Eine große Mehrheit der Befragten (65 – 82 Prozent) stimmt der Aussage zu, dass die Freisetzung von Gene-Drive-Organismen in die Umwelt so lange aufgeschoben werden sollte, bis wissenschaftlich nachgewiesen ist, dass ihre Freisetzung der biologischen Vielfalt, der menschlichen Gesundheit, der oder dem Frieden nicht schaden würde. Eine ähnliche Mehrheit (61 – 85 Prozent) stimmt zu, dass die Genehmigung zur Freisetzung von Gene-Drive-Organismen in die Umwelt, die sich global ausbreiten könnten, einen globalen Konsens erfordern sollte.

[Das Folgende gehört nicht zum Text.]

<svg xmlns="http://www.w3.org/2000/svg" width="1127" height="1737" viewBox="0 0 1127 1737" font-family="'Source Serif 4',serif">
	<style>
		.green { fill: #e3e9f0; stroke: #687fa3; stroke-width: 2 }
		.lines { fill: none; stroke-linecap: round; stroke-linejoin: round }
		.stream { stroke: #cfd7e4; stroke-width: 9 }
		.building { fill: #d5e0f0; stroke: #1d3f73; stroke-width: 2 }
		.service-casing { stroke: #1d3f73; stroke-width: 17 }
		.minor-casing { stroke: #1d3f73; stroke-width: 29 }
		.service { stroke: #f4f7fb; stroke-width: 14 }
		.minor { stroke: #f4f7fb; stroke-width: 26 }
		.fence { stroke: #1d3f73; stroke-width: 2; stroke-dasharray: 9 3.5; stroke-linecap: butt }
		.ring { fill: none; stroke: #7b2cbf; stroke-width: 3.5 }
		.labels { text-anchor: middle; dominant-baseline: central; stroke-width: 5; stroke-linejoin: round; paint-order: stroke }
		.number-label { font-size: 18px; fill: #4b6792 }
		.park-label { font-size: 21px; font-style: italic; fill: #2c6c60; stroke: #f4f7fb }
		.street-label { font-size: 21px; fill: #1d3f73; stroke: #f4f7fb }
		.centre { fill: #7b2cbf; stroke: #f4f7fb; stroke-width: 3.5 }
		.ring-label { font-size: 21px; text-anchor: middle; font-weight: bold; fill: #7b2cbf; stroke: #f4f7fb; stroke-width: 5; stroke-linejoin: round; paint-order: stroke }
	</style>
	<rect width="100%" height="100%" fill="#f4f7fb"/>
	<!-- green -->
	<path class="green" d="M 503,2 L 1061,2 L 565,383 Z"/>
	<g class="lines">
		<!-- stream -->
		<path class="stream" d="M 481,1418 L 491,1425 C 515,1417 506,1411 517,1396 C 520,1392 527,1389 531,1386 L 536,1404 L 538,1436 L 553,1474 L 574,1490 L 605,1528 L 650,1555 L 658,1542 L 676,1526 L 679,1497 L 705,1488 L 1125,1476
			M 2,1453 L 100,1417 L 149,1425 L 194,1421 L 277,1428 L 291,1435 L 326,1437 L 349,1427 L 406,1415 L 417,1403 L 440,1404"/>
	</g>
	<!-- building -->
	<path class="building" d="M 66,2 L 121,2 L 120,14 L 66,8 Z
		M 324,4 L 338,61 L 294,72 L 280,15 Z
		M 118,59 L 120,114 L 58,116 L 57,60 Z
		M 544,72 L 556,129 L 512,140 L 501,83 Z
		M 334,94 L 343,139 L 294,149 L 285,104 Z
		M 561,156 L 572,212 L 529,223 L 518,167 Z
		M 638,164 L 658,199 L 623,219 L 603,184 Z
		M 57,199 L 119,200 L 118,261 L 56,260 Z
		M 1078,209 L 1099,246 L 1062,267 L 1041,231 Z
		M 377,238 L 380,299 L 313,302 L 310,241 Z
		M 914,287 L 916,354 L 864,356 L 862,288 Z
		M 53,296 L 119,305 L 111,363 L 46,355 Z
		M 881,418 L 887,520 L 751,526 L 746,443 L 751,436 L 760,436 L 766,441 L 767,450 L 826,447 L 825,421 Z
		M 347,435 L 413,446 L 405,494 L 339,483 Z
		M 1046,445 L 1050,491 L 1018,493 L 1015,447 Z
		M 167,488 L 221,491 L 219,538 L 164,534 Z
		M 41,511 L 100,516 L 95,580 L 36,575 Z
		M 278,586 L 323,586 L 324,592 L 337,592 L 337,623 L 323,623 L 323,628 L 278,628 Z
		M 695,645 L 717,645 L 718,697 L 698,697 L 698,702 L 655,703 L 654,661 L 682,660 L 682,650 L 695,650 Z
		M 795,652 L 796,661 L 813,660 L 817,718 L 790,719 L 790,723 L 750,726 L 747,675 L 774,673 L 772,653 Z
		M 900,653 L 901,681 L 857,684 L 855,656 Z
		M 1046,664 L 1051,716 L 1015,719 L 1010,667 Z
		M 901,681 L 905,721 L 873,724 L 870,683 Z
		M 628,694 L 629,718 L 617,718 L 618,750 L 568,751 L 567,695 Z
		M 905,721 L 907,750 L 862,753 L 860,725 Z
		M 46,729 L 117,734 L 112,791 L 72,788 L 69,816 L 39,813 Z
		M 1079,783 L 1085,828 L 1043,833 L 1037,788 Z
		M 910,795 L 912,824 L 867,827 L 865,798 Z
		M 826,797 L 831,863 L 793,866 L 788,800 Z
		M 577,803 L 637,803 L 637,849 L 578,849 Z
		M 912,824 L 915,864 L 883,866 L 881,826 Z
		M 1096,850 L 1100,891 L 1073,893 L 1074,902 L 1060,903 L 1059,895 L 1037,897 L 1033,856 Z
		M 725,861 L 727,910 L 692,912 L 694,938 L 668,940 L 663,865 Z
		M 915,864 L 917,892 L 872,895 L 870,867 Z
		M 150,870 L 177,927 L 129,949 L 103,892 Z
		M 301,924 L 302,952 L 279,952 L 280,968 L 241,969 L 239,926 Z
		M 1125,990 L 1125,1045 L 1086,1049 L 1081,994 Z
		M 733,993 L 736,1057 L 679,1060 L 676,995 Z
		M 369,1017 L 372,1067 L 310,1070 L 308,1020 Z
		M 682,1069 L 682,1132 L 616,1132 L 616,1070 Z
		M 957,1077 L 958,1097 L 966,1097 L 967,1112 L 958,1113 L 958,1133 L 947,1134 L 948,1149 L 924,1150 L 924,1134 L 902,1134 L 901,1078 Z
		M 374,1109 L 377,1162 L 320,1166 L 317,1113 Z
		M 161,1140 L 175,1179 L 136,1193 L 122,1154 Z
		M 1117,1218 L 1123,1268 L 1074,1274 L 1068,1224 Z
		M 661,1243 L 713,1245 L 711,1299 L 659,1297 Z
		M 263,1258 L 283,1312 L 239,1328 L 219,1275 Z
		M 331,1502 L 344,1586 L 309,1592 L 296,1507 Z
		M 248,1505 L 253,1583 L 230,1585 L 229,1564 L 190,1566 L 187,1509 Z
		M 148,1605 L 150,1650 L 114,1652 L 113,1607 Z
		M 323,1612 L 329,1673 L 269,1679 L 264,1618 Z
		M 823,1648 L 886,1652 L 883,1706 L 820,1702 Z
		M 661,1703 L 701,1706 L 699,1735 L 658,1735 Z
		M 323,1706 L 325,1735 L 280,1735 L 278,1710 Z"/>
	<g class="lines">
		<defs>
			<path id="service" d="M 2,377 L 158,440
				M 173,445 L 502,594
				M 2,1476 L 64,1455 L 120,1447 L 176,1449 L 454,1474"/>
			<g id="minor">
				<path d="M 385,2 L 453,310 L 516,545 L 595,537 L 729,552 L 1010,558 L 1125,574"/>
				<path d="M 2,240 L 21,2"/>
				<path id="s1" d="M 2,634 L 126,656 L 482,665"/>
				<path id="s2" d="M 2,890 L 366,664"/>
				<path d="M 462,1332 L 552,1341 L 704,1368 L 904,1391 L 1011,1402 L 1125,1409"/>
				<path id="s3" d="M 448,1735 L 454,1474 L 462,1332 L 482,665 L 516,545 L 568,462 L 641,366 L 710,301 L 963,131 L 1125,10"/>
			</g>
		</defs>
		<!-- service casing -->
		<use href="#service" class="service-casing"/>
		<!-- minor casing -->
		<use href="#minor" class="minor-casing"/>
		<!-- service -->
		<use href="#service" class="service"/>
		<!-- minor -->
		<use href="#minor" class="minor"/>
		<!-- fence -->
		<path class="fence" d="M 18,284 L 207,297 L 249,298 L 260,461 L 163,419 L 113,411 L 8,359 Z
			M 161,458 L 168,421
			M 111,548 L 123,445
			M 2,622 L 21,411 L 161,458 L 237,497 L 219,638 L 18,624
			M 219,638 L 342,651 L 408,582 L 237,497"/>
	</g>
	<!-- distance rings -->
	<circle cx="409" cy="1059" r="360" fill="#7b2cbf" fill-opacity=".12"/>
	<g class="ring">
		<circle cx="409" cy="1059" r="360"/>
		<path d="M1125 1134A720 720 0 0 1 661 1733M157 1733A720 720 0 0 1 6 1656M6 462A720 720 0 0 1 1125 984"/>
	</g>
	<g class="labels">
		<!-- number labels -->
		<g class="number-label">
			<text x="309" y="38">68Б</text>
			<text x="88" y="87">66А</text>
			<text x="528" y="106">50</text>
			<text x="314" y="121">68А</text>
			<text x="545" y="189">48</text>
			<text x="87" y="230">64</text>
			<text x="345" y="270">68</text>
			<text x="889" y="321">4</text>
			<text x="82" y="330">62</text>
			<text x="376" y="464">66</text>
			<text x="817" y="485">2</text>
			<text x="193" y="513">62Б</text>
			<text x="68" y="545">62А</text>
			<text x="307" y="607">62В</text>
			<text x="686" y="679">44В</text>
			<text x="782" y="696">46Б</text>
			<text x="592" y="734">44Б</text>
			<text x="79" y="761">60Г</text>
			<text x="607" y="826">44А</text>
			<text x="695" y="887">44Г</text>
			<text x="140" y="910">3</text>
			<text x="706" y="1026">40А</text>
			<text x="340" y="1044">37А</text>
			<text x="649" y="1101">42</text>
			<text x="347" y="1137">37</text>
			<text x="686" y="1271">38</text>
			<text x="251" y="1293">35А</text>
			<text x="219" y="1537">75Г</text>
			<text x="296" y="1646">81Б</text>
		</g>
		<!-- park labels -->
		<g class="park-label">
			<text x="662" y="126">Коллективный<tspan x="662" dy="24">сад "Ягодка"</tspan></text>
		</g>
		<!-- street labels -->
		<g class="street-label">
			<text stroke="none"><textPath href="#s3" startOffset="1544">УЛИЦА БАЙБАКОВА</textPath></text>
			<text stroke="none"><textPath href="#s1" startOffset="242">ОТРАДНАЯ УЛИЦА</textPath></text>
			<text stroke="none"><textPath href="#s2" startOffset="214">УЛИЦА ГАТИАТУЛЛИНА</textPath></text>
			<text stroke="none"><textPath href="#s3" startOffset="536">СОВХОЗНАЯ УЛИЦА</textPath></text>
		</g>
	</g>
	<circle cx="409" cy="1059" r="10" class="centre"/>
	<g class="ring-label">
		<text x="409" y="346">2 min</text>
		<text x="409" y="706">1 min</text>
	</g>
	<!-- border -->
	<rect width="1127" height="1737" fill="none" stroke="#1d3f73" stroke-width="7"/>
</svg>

Unter den befragten Deutschen liegt die Zustimmung zu einem globalen Anwendungsaufschub für erste Gene-Drive-Experimente bei 65 Prozent. Einem im Vergleich zu den anderen Erhebungsländern niedrigeren Wert. Demgegenüber sehen die Deutschen mit nur rund 7 Prozent Zustimmung die Vorteile der Gene-Drive-Technologie im Vergleich zu den anderen Erhebungsländern am negativsten. Begründen lassen sich diese Ergebnisse möglicherweise mit einem im Ländervergleich überdurchschnittlich hohen Anteil von 21 Prozent der Deutschen, die sich noch nicht in der Lage sehen, eine abschließende Meinung zur Abwägung von Risiken oder auch Vorteilen der Gene-Drive-Technologie zu bilden.

Details zur Befragung:
Die repräsentative Umfrage wurde von dem internationalen Marktforschungsinstitut YouGov durchgeführt und befragte 8.826 Bürger*innen aus den acht EU-Ländern Deutschland, Italien, Frankreich, Spanien, Polen, Dänemark, Schweden und Bulgarien im Dezember 2020. In Auftrag gegeben wurde die Umfrage von einem Bündnis aus den Organisationen WeMove Europe, Save Our Seeds/Zukunftsstiftung Landwirtschaft (Deutschland), Bund für Umwelt und Naturschutz Deutschland (BUND) (Deutschland), Deutscher Naturschutzring (DNR) (Deutschland), Umweltinstitut München (Deutschland), France Nature Environnement (FNE) (Frankreich), POLLINIS (Frankreich), OGM Dangers (Frankreich) und Skiftet (Schweden), Za Zemiata (Bulgarien).

Deutscher Naturschutzring, Dachverband der deutschen Natur-, Tier- und Umweltschutzorganisationen (DNR) e.V.